Selects three points that are spread apart from each other in the dataset.

Parameters:

points_xr – An xarray DataArray containing the points from which to select.

Returns:

Indices of the initial, farthest, and median-distanced points from the initial point as determined by their positions in the original dataset.

cedalion.geometry.registration.simple_scalp_projection(

geo3d: Annotated[DataArray, DataArraySchema(dims='label', coords='label', 'label', 'type')],

) → Annotated[DataArray, DataArraySchema(dims='label', coords='label', 'label', 'type')]

Projects 3D coordinates onto a 2D plane using a simple scalp projection.

Parameters:

geo3d (LabeledPointCloud) – 3D coordinates of points to project. Requires the landmarks Nz, LPA, and RPA.

Returns:

A LabeledPointCloud containing the 2D coordinates of the projected points.

cedalion.geometry.segmentation module

Funtionality to work with segmented MRI scans.

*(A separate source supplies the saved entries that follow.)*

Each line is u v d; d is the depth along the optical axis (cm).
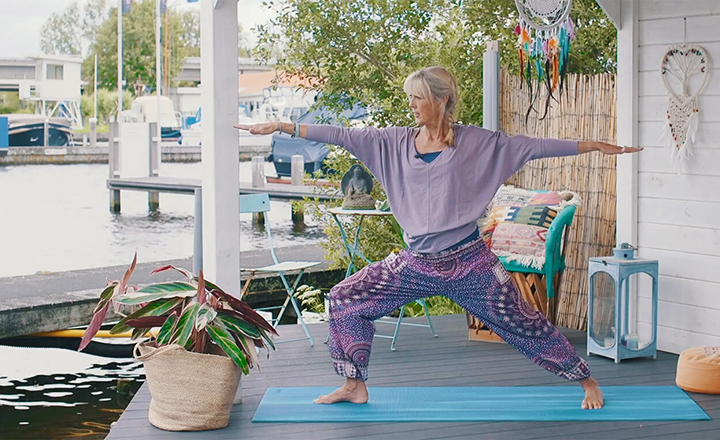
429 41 977
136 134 1784
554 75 593
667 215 598
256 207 654
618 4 602
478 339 637
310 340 622
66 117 3644
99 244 1359
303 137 464
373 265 475
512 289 459
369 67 991
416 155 456
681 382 513
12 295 831
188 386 444
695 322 588
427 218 452
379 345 627
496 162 454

cedalion.geometry.segmentation.voxels_from_segmentation(

segmentation_mask: DataArray,

segmentation_types: List[str],

isovalue=0.9,

fill_holes_in_mask=False,

) → Voxels

Generate voxels from a segmentation mask.

Parameters:

• segmentation_mask – xr.DataArray Segmentation mask.

• segmentation_types – List[str] List of segmentation types.

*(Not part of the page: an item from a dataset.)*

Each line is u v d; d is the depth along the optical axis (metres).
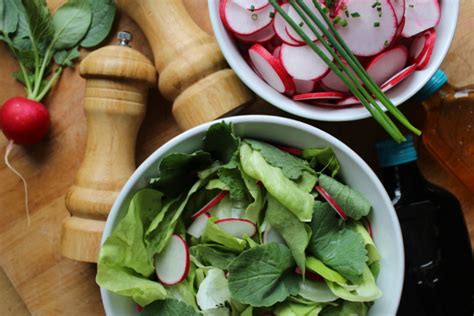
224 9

• isovalue – float, optional Isovalue for marching cubes, by default 0.9.

• fill_holes_in_mask – bool, optional Fill holes in the mask, by default False.

Returns:

cdc.Voxels

Voxels in voxel space.

cedalion.geometry.segmentation.surface_from_segmentation(

segmentation_mask: DataArray,

segmentation_types: List[str],

isovalue=0.9,

fill_holes_in_mask=False,

) → Surface

Create a surface from a segmentation mask.

Parameters:

• segmentation_mask (xr.DataArray) – Segmentation mask with dimensions segmentation type, i, j, k.

• segmentation_types (List[str]) – A list of segmentation types to include in the surface.

• isovalue (Float) – The isovalue to use for the marching cubes algorithm.

• fill_holes_in_mask (Bool) – Whether to fill holes in the mask before creating the surface.

Returns:

A cedalion.Surface object.

cedalion.geometry.segmentation.cell_coordinates(volume, flat: bool = False)

Generate cell coordinates from a 3D volume.

Parameters:

• volume (np.ndarray) – 3D volume.

• flat (bool, optional) – If True, return coordinates as a flat array, by default False.

• Returns

• -------

• xr.DataArray – Cell coordinates in voxel space.

cedalion.geometry.segmentation.segmentation_postprocessing(

segmentation_dir: str,

mask_files: dict[str, str] = {'air': 'c6.nii', 'bone': 'c4.nii', 'csf': 'c3.nii', 'gray': 'c1.nii', 'skin': 'c5.nii', 'white': 'c2.nii'},

isSmooth: bool = True,

fixCSF: bool = True,

removeDisconnected: bool = True,

labelUnassigned: bool = True,

removeAir: bool = True,

subtractTissues: bool = True,

) → dict

Postprocessing of the segmented SPM12 MRI segmentation files.

Parameters:

• segmentation_dir (str) – Directory where the segmented files are stored.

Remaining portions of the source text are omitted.